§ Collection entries
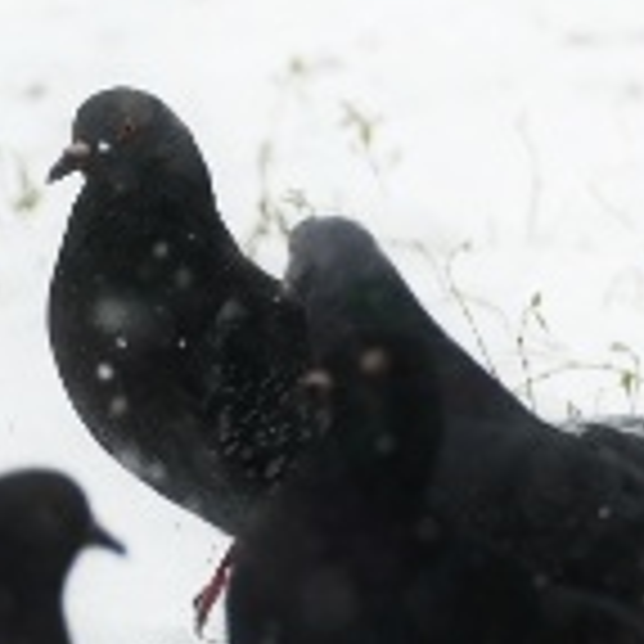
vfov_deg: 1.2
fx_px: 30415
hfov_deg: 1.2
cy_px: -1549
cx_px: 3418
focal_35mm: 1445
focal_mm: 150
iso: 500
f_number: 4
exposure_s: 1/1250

==

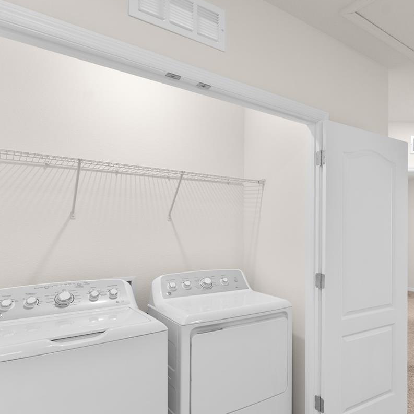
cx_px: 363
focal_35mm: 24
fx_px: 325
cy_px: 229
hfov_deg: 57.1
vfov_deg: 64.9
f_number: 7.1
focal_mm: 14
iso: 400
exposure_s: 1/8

§ Try it
Reproduce, exactly as they stand in the data above, the lines from the one that holds "vfov_deg: 1.2" to the one that holds "exposure_s: 1/1250", inclusive.

§ Solution to this task
vfov_deg: 1.2
fx_px: 30415
hfov_deg: 1.2
cy_px: -1549
cx_px: 3418
focal_35mm: 1445
focal_mm: 150
iso: 500
f_number: 4
exposure_s: 1/1250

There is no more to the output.